La señora Vane se la quedó mirando y, con uno de esos falsos gestos teatrales que con tanta frecuencia se convierten casi en segunda naturaleza para un actor, la estrechó entre sus brazos. En aquel momento se abrió la puerta, y un joven de áspero pelo castaño entró en la habitación. Era más bien corpulento, tenía grandes los pies y las manos y se movía con cierta torpeza. No poseía la delicadeza de su hermana y era difícil adivinar el estrecho parentesco que existía entre los dos. La señora Vane fijó sus ojos en él, y su sonrisa se intensificó. Mentalmente elevaba a su hijo a la categoría de público. Estaba segura de que el tableau era interesante.

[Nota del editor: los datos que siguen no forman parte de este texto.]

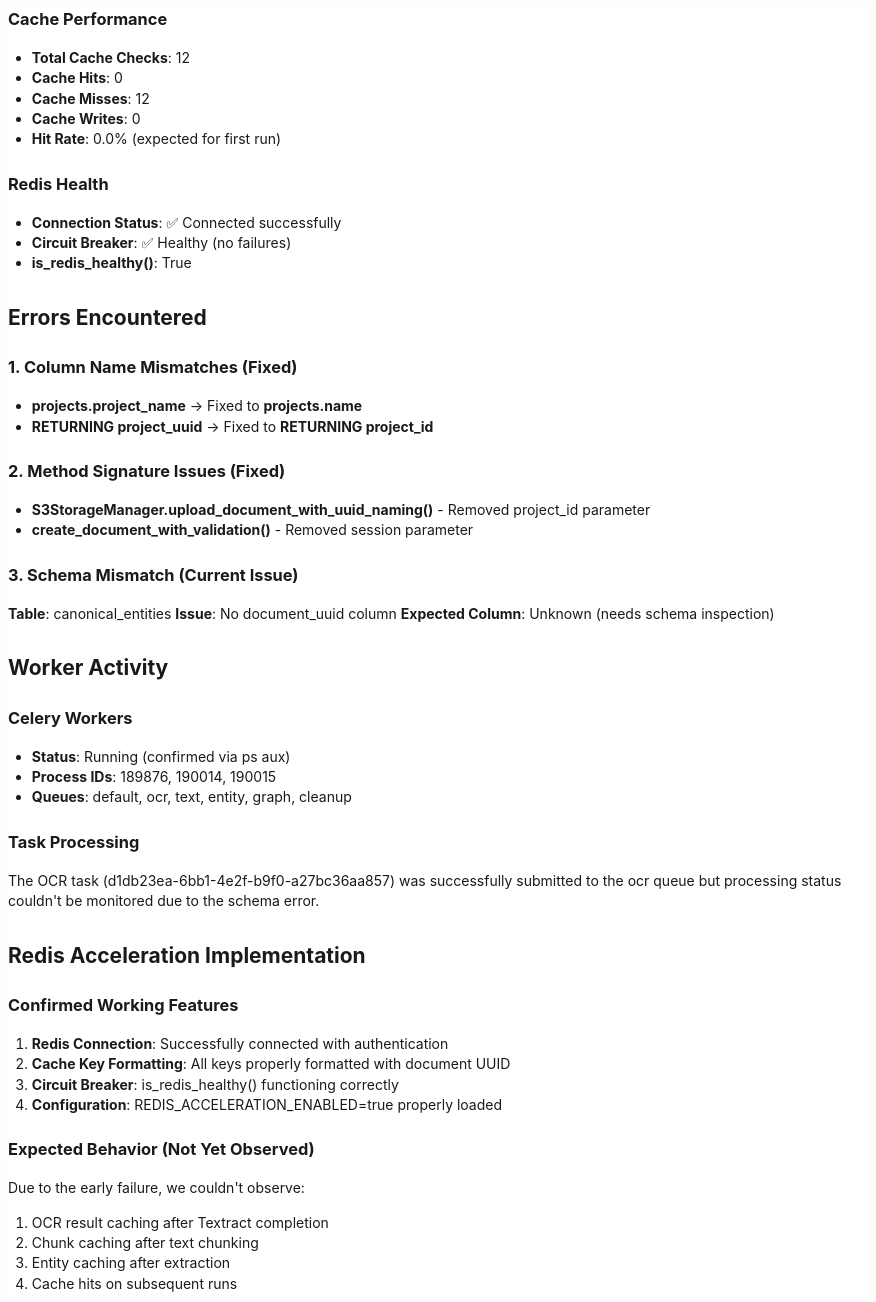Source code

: ### Cache Performance
- **Total Cache Checks**: 12
- **Cache Hits**: 0
- **Cache Misses**: 12
- **Cache Writes**: 0
- **Hit Rate**: 0.0% (expected for first run)

### Redis Health
- **Connection Status**: ✅ Connected successfully
- **Circuit Breaker**: ✅ Healthy (no failures)
- **is_redis_healthy()**: True

## Errors Encountered

### 1. Column Name Mismatches (Fixed)
- **projects.project_name** → Fixed to **projects.name**
- **RETURNING project_uuid** → Fixed to **RETURNING project_id**

### 2. Method Signature Issues (Fixed)
- **S3StorageManager.upload_document_with_uuid_naming()** - Removed project_id parameter
- **create_document_with_validation()** - Removed session parameter

### 3. Schema Mismatch (Current Issue)
**Table**: canonical_entities
**Issue**: No document_uuid column
**Expected Column**: Unknown (needs schema inspection)

## Worker Activity

### Celery Workers
- **Status**: Running (confirmed via ps aux)
- **Process IDs**: 189876, 190014, 190015
- **Queues**: default, ocr, text, entity, graph, cleanup

### Task Processing
The OCR task (d1db23ea-6bb1-4e2f-b9f0-a27bc36aa857) was successfully submitted to the ocr queue but processing status couldn't be monitored due to the schema error.

## Redis Acceleration Implementation

### Confirmed Working Features
1. **Redis Connection**: Successfully connected with authentication
2. **Cache Key Formatting**: All keys properly formatted with document UUID
3. **Circuit Breaker**: is_redis_healthy() functioning correctly
4. **Configuration**: REDIS_ACCELERATION_ENABLED=true properly loaded

### Expected Behavior (Not Yet Observed)
Due to the early failure, we couldn't observe:
1. OCR result caching after Textract completion
2. Chunk caching after text chunking
3. Entity caching after extraction
4. Cache hits on subsequent runs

– Podrías guardar algunos de tus besos para mí, Sibyl, pienso yo -dijo el muchacho con tono de amable reproche.
– ¡Pero si no te gusta que te besen! -exclamó su hermana-. Siempre has sido un cardo borriquero.
Y cruzó corriendo la habitación para abrazarlo.

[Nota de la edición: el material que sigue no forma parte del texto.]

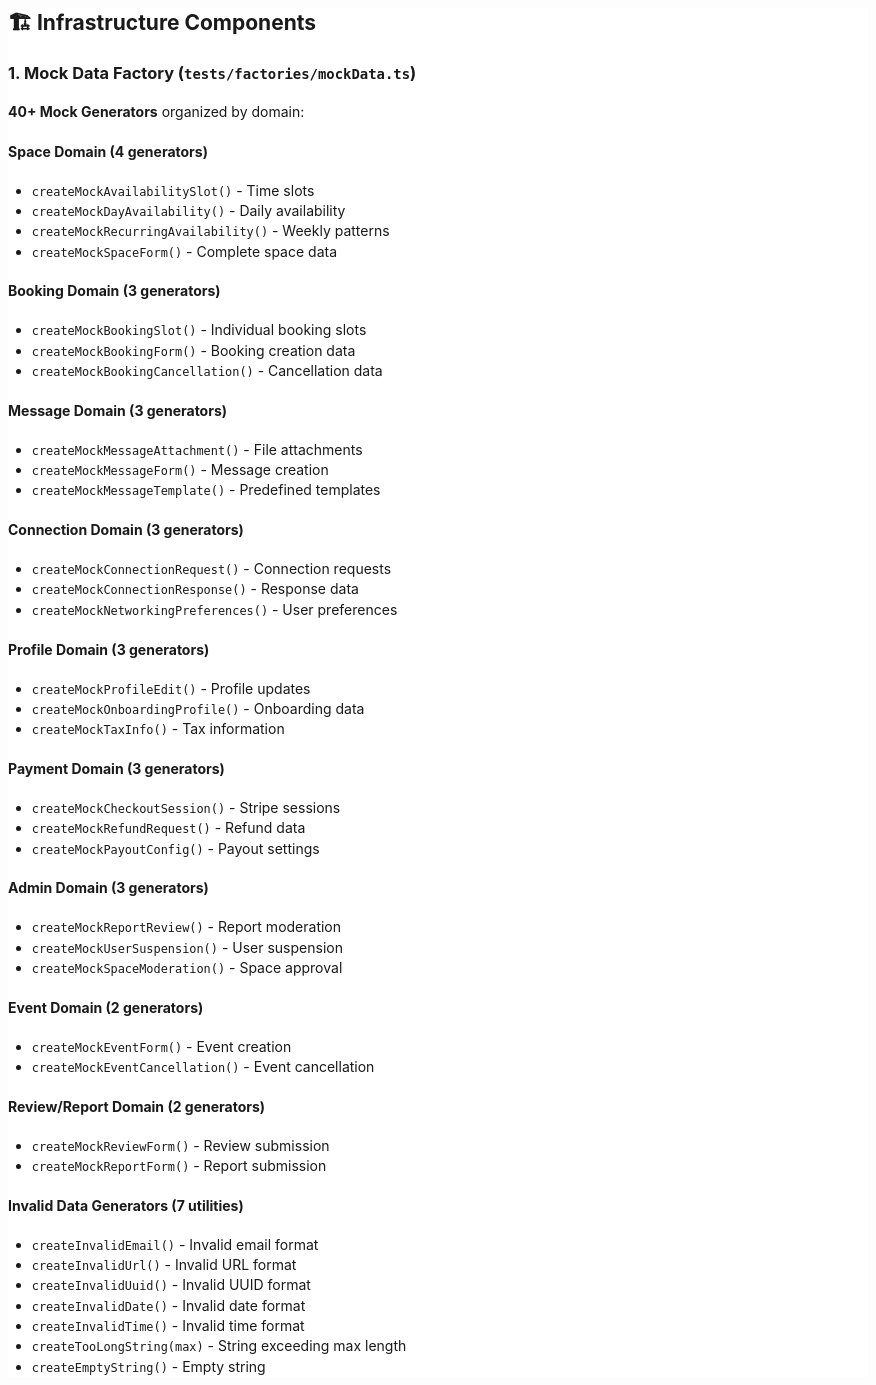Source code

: 
## 🏗️ Infrastructure Components

### 1. Mock Data Factory (`tests/factories/mockData.ts`)

**40+ Mock Generators** organized by domain:

#### Space Domain (4 generators)
- `createMockAvailabilitySlot()` - Time slots
- `createMockDayAvailability()` - Daily availability
- `createMockRecurringAvailability()` - Weekly patterns
- `createMockSpaceForm()` - Complete space data

#### Booking Domain (3 generators)
- `createMockBookingSlot()` - Individual booking slots
- `createMockBookingForm()` - Booking creation data
- `createMockBookingCancellation()` - Cancellation data

#### Message Domain (3 generators)
- `createMockMessageAttachment()` - File attachments
- `createMockMessageForm()` - Message creation
- `createMockMessageTemplate()` - Predefined templates

#### Connection Domain (3 generators)
- `createMockConnectionRequest()` - Connection requests
- `createMockConnectionResponse()` - Response data
- `createMockNetworkingPreferences()` - User preferences

#### Profile Domain (3 generators)
- `createMockProfileEdit()` - Profile updates
- `createMockOnboardingProfile()` - Onboarding data
- `createMockTaxInfo()` - Tax information

#### Payment Domain (3 generators)
- `createMockCheckoutSession()` - Stripe sessions
- `createMockRefundRequest()` - Refund data
- `createMockPayoutConfig()` - Payout settings

#### Admin Domain (3 generators)
- `createMockReportReview()` - Report moderation
- `createMockUserSuspension()` - User suspension
- `createMockSpaceModeration()` - Space approval

#### Event Domain (2 generators)
- `createMockEventForm()` - Event creation
- `createMockEventCancellation()` - Event cancellation

#### Review/Report Domain (2 generators)
- `createMockReviewForm()` - Review submission
- `createMockReportForm()` - Report submission

#### Invalid Data Generators (7 utilities)
- `createInvalidEmail()` - Invalid email format
- `createInvalidUrl()` - Invalid URL format
- `createInvalidUuid()` - Invalid UUID format
- `createInvalidDate()` - Invalid date format
- `createInvalidTime()` - Invalid time format
- `createTooLongString(max)` - String exceeding max length
- `createEmptyString()` - Empty string
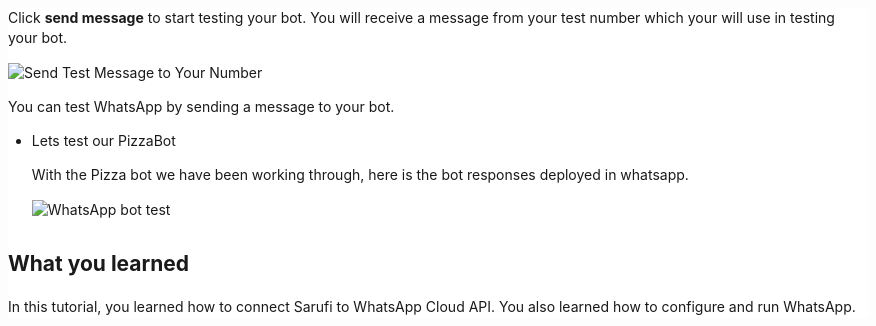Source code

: Click **send message** to start testing your bot. You will receive a message from your test number which your will use in testing your bot.

![Send Test Message to Your Number](/img/whatsapp-send-test-message.png)

You can test WhatsApp by sending a message to your bot.

- Lets test our PizzaBot

  With the Pizza bot we have been working through, here is the bot responses deployed in whatsapp.
  
  ![WhatsApp bot test](/gif/whatsapp-bot-sample.gif)

## What you learned

In this tutorial, you learned how to connect Sarufi to WhatsApp Cloud API. You also learned how to configure and run WhatsApp.
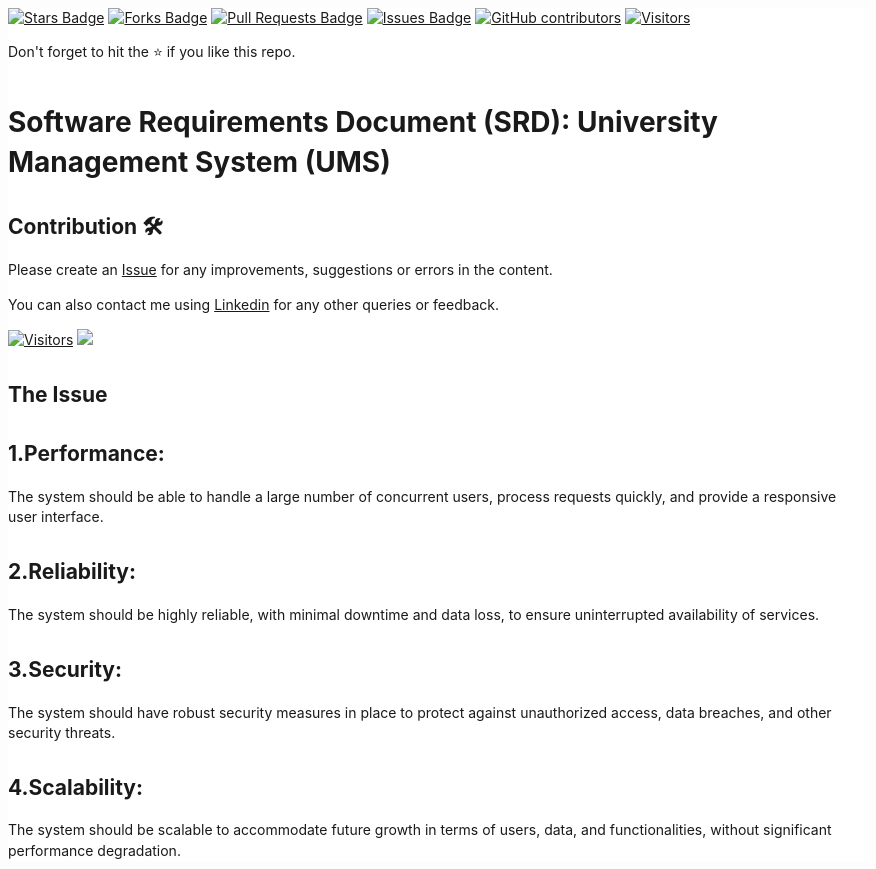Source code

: <a href="https://github.com/drshahizan/software-engineering/stargazers"><img src="https://img.shields.io/github/stars/drshahizan/software-engineering" alt="Stars Badge"/></a>
<a href="https://github.com/drshahizan/software-engineering/network/members"><img src="https://img.shields.io/github/forks/drshahizan/software-engineering" alt="Forks Badge"/></a>
<a href="https://github.com/drshahizan/software-engineering/pulls"><img src="https://img.shields.io/github/issues-pr/drshahizan/software-engineering" alt="Pull Requests Badge"/></a>
<a href="https://github.com/drshahizan/software-engineering"><img src="https://img.shields.io/github/issues/drshahizan/software-engineering" alt="Issues Badge"/></a>
<a href="https://github.com/drshahizan/software-engineering/graphs/contributors"><img alt="GitHub contributors" src="https://img.shields.io/github/contributors/drshahizan/software-engineering?color=2b9348"></a>
[![Visitors](https://api.visitorbadge.io/api/visitors?path=https%3A%2F%2Fgithub.com%2Fdrshahizan%2Fsoftware-engineering&countColor=%23263759&style=plastic)](https://visitorbadge.io/status?path=https%3A%2F%2Fgithub.com%2Fdrshahizan%2Fsoftware-engineering)


Don't forget to hit the :star: if you like this repo.

# Software Requirements Document (SRD): University Management System (UMS)



## Contribution 🛠️
Please create an [Issue](https://github.com/drshahizan/software-engineering/issues) for any improvements, suggestions or errors in the content.

You can also contact me using [Linkedin](https://www.linkedin.com/in/drshahizan/) for any other queries or feedback.

[![Visitors](https://api.visitorbadge.io/api/visitors?path=https%3A%2F%2Fgithub.com%2Fdrshahizan&labelColor=%23697689&countColor=%23555555&style=plastic)](https://visitorbadge.io/status?path=https%3A%2F%2Fgithub.com%2Fdrshahizan)
![](https://hit.yhype.me/github/profile?user_id=81284918)


## The Issue
## 1.Performance:
The system should be able to handle a large number of concurrent users, process requests quickly, and provide a responsive user interface.

## 2.Reliability:
The system should be highly reliable, with minimal downtime and data loss, to ensure uninterrupted availability of services.

## 3.Security:
The system should have robust security measures in place to protect against unauthorized access, data breaches, and other security threats.


## 4.Scalability:
The system should be scalable to accommodate future growth in terms of users, data, and functionalities, without significant performance degradation.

James Vane contempló con ternura el rostro de su hermana.
– Ven conmigo a dar un paseo, Sibyl. No creo que vuelva a ver nunca este horrible Londres. Estoy seguro de que no lo echaré de menos.
– No digas esas cosas tan horribles, hijo mío -murmuró la señora Vane, retomando, con un suspiro, una chabacana pieza de vestuario teatral que empezó a remendar. La apenaba un tanto que James no se hubiera incorporado a la compañía, lo que hubiera aumentado el pintoresquismo teatral de la situación.
– ¿Por qué no, madre? Es lo que siento.
– Me duele que digas eso, hijo mío. No pierdo la esperanza de que regreses de Australia después de hacer fortuna. Creo que la buena sociedad no existe en las colonias; al menos, nada de lo que yo considero buena sociedad; de manera que cuando hayas triunfado deberás volver a Londres y convertirte aquí en una persona conocida.
– ¡Buena sociedad! -murmuró el muchacho-. No me interesa nada la buena sociedad. Me gustaría ganar algún dinero para sacaros a ti y a Sibyl de los escenarios. Aborrezco la vida del teatro.